::: Records
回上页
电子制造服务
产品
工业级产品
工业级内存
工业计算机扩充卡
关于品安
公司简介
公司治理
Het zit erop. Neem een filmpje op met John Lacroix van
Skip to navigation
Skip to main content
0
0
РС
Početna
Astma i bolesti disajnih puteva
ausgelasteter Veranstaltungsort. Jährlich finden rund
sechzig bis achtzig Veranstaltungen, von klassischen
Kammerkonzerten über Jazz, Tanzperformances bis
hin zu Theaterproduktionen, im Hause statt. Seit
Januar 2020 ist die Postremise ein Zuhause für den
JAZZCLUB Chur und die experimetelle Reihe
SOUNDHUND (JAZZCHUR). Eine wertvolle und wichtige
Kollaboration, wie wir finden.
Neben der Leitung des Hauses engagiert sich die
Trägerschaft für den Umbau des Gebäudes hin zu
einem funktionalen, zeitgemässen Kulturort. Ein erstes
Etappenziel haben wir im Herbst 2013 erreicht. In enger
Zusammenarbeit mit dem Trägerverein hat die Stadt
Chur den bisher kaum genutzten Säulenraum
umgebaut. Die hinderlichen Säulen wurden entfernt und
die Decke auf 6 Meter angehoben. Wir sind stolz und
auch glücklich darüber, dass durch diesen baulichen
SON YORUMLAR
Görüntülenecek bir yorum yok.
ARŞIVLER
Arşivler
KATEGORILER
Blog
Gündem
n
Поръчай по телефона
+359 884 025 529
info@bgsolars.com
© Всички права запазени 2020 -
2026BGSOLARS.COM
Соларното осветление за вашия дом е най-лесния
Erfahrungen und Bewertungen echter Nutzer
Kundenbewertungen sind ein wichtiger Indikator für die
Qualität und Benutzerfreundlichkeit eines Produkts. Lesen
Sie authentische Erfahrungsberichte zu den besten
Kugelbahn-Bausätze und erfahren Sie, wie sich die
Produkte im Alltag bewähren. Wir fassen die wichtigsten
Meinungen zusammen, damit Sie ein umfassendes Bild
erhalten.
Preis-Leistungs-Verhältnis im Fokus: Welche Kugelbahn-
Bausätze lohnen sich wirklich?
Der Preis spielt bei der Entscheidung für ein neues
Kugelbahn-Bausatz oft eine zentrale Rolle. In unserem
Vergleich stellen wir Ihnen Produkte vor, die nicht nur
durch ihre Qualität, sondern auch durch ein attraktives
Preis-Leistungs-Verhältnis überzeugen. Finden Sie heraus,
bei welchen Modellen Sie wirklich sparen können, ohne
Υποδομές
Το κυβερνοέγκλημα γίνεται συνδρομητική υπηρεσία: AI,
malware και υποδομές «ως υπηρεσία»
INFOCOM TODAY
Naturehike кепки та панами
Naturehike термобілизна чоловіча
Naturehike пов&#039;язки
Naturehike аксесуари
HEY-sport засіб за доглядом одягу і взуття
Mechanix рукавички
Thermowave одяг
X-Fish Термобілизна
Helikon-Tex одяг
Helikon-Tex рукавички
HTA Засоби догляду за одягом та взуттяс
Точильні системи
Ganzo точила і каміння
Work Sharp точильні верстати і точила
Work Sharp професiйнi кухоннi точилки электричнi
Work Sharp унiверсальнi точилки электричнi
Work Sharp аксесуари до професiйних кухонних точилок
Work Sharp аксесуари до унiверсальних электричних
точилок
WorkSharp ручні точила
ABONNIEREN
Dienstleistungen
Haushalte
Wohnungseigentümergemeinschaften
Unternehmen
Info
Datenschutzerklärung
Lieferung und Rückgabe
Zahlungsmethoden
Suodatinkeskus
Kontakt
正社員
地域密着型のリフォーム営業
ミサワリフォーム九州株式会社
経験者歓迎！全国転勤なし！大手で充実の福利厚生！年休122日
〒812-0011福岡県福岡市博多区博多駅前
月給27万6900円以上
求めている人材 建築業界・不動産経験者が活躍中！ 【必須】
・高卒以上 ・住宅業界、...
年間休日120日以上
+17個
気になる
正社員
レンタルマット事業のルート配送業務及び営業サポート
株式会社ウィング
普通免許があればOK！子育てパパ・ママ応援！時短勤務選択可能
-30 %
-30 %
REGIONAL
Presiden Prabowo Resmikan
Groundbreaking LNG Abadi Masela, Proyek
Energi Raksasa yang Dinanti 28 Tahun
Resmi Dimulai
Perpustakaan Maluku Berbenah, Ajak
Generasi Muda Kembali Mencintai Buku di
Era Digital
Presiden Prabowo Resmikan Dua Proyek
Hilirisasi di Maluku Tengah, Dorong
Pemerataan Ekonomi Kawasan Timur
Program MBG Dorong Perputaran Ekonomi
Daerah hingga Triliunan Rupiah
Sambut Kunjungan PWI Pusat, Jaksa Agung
::::::
::: Records
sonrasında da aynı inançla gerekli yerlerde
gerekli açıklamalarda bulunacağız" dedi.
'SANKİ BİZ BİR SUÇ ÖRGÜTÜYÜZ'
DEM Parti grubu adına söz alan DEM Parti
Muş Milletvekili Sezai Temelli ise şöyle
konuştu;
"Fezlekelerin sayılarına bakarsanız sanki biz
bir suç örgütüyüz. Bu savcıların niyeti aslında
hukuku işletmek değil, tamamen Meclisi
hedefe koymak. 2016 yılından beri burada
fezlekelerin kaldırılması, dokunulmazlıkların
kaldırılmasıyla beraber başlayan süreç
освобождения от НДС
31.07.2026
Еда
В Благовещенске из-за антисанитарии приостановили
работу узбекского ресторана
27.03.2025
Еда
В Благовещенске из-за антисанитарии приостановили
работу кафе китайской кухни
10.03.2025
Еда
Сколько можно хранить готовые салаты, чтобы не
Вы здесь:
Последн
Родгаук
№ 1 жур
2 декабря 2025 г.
::::::
## About this exercise
Give the lines between the one holding "sonrasında da aynı inançla gerekli yerlerde" and the one holding "bakarsanız sanki biz", inclusive, as a numbered list. Leave out any blank lines.

## The answer
1. sonrasında da aynı inançla gerekli yerlerde
2. gerekli açıklamalarda bulunacağız" dedi.
3. 'SANKİ BİZ BİR SUÇ ÖRGÜTÜYÜZ'
4. DEM Parti grubu adına söz alan DEM Parti
5. Muş Milletvekili Sezai Temelli ise şöyle
6. konuştu;
7. "Fezlekelerin sayılarına bakarsanız sanki biz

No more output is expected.